**** DOCUMENT PASSAGE
Last week I received my temporary AARP card in the mail. That’s right. According to the Office of the Executive Director, Willliam Novelli, I am “fully eligible” for retirement benefits at the ripe age of 22. Unfortunately for me—but fortunately for my fellow taxpayers—I’m going to have to decline. I wouldn’t want to put any more pressure on Congress to find a cure for Social Security before its 2042 bankruptcy.
But I am going to put some pressure on Congress to answer for a deficiency in support of America’s future scientists and engineers—my peers. In a world transformed by global markets and emerging competition from countries like China and India, we must not become complacent in our ability to innovate. This requires a commitment to both research dollars and intellectual capital. President Jackson and other whistleblowers on the topic have alerted our national leaders to a brewing storm that involves a gap between our nation’s technical workforce and our nation’s technical needs. As students at one of America’s premier technological universities, we are among a converging pipeline of just 17 percent that receive a technical degree in a nation that requires almost twice as many.
I applaud President Bush for elevating discourse on the topic in his State of the Union address last week and by unveiling the American Competitive Initiative through the Office of Science and Technology Policy. Compared to the Clinton years when R&D spending in America literally remained flat, Bush has made significant increases that today account for roughly one-third of global research and development spending. Clearly progress is being made by this administration to ensure our nation’s competitive edge, but the rest of the world isn’t standing by.
********
**** MATERIAL SUPPLIED
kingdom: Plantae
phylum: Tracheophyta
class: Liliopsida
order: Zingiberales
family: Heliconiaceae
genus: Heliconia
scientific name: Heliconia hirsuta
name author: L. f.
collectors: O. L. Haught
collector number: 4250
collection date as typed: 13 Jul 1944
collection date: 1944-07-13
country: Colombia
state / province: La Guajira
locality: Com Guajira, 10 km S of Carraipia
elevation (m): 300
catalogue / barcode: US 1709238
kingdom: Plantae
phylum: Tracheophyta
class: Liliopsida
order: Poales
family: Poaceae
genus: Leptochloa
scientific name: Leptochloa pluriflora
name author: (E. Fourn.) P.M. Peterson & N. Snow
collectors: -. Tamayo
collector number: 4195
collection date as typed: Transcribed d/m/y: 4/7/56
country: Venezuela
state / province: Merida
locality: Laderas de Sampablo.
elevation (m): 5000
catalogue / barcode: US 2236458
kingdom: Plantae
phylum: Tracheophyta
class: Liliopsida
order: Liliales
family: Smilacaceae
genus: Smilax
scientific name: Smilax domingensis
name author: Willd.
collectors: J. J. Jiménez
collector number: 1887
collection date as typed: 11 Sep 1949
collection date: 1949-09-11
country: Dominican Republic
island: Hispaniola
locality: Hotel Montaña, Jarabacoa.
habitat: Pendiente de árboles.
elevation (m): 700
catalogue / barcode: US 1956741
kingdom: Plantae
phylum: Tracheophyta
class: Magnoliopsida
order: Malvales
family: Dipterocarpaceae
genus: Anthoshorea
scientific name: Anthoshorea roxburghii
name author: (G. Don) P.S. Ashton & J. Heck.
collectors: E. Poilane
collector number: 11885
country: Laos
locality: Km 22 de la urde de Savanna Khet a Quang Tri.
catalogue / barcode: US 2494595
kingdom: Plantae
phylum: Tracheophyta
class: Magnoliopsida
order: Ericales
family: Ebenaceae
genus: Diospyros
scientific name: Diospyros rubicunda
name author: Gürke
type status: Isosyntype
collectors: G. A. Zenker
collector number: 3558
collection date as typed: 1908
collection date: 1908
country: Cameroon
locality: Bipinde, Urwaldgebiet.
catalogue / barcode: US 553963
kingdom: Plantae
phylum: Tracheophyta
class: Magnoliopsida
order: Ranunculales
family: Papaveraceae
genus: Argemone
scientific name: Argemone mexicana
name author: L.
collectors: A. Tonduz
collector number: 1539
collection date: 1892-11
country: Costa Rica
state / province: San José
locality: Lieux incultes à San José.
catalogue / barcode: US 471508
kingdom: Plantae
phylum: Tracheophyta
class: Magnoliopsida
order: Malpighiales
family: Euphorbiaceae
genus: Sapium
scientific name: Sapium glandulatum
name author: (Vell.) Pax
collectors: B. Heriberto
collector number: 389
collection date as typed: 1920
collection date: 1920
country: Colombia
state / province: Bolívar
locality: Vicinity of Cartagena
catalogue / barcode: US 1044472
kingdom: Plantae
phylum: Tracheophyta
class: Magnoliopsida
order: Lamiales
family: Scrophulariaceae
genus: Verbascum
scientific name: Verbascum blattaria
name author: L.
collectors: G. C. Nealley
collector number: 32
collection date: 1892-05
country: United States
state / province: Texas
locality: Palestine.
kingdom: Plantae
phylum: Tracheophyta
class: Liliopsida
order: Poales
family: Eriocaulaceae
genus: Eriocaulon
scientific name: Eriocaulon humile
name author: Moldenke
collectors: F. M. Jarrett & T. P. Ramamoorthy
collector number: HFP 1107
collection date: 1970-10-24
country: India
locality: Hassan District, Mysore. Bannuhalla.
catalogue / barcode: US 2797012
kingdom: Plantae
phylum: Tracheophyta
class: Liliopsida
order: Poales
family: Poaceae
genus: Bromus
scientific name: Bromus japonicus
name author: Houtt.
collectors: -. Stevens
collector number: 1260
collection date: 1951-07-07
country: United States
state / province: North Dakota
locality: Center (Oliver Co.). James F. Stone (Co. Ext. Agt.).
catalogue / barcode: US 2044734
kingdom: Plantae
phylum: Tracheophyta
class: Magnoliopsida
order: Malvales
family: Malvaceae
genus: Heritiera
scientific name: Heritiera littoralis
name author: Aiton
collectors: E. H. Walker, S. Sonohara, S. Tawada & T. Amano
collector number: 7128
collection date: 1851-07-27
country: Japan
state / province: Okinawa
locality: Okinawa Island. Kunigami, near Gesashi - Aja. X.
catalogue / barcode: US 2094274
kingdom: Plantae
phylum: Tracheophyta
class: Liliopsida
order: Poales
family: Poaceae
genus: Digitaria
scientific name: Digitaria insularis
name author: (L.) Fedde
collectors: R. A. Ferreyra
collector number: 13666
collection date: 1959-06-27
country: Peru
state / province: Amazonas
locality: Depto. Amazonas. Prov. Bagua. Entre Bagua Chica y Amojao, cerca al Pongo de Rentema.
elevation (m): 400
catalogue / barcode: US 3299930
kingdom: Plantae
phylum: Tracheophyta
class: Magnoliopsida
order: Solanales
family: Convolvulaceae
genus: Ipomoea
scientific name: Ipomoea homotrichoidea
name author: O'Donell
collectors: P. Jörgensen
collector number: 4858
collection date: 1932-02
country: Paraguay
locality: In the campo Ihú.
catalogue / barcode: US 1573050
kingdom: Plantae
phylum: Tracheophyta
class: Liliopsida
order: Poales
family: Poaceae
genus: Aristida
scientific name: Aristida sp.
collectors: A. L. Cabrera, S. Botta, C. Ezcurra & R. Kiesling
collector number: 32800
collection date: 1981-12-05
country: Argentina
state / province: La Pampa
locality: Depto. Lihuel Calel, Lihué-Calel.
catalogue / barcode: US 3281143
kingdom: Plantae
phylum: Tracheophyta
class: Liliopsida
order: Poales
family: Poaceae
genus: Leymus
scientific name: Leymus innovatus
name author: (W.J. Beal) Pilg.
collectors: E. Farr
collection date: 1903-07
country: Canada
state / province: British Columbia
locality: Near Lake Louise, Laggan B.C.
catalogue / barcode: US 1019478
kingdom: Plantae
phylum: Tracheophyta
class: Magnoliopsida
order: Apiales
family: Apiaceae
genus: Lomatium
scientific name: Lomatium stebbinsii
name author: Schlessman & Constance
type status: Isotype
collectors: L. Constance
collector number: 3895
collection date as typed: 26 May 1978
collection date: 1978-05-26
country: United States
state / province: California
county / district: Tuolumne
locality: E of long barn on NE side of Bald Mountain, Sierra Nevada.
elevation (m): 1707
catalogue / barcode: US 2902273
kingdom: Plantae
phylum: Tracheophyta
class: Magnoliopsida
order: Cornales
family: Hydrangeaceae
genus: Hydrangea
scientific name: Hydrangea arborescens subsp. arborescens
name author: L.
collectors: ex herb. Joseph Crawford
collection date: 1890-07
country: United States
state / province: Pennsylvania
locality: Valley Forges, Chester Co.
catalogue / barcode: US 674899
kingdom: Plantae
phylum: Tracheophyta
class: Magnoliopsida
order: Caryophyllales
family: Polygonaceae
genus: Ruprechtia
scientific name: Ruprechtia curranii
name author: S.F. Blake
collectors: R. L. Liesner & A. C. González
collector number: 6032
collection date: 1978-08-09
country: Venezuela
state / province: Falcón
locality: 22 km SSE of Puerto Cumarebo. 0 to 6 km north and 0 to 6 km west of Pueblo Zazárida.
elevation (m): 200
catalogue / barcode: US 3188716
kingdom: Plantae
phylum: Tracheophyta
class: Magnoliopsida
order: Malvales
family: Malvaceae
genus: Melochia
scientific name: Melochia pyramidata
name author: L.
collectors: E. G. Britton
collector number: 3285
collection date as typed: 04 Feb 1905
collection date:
********
### WHAT YOU NEED TO DO
- A) Reproduce the records word for word, from the start of the records up to and including the line with "scientific name: Leptochloa pluriflora".
- B) Continue the opinion piece on America's scientific and engineering workforce from the point where it stops.

### RESPONSES FOR EACH TASK
- A)
kingdom: Plantae
phylum: Tracheophyta
class: Liliopsida
order: Zingiberales
family: Heliconiaceae
genus: Heliconia
scientific name: Heliconia hirsuta
name author: L. f.
collectors: O. L. Haught
collector number: 4250
collection date as typed: 13 Jul 1944
collection date: 1944-07-13
country: Colombia
state / province: La Guajira
locality: Com Guajira, 10 km S of Carraipia
elevation (m): 300
catalogue / barcode: US 1709238
kingdom: Plantae
phylum: Tracheophyta
class: Liliopsida
order: Poales
family: Poaceae
genus: Leptochloa
scientific name: Leptochloa pluriflora

- B)
Our ability to compete economically requires a stronger focus on education beginning at an elementary school level and extending to higher education. While the ACI seems to offer a number of solutions to better equip teachers and improve our education system, there is a lack of financial support for students our age. It doesn’t matter how qualified students are in math and science coming out of high school if they can’t afford to pursue a technical degree in higher education.
College tuition is soaring, and grant levels aren’t keeping up. Just last week the House passed cuts on the order of $11.9 billion to the student loan program, including higher fees on student loans and higher interest rates on parent loans. The national budget only allows for 0.5 percent of the overall budget’s expenditure on higher education, yet 30 percent of the discretionary budget cuts were in higher education spending. Although I believe it is the intention of the Bush administration to help students by increasing Pell Grants and cutting out inefficiencies in student loans, more and more students will now have to work part-time, while taking on ever greater levels of debt to pay for college.
It doesn’t help matters when colleges are priced out of reach, either. According to recent trends, the cost of attendance at Rensselaer—like many of its market basket peers—has increased by roughly $2,000 a year. Financial aid does not keep up with this, and in turn, some students have no other choice but to drop out, unable to sustain the burden of classes, work, and debt. With the “quiet crisis” looming, this is a travesty, only made worse by documented cases that prove this very phenomenon.
To offer some sort of reassurance to the Rensselaer community, I have met with members of President Jackson’s administration and have full faith that they will do everything in their power to keep the cost of a quality Rensselaer education affordable and accessible to America’s future scientists and engineers.
While they do their part, we will do ours. The RPI Student Senate’s Student Advocacy Corps and multiple student organizations like it are lobbying Congress on a state and national level for greater discretionary spending in support of higher education.
Ensuring America’s competitiveness requires a team effort. From the president of the United States to the president of the student body, we all have a job to do. Even AARP members can help.
Contact the Student Senate’s Director of the Student Advocacy Corps, Mike Goldenberg, at goldem@rpi.edu if you would like to find out how you can help in an upcoming day-trip to Albany to meet with legislators.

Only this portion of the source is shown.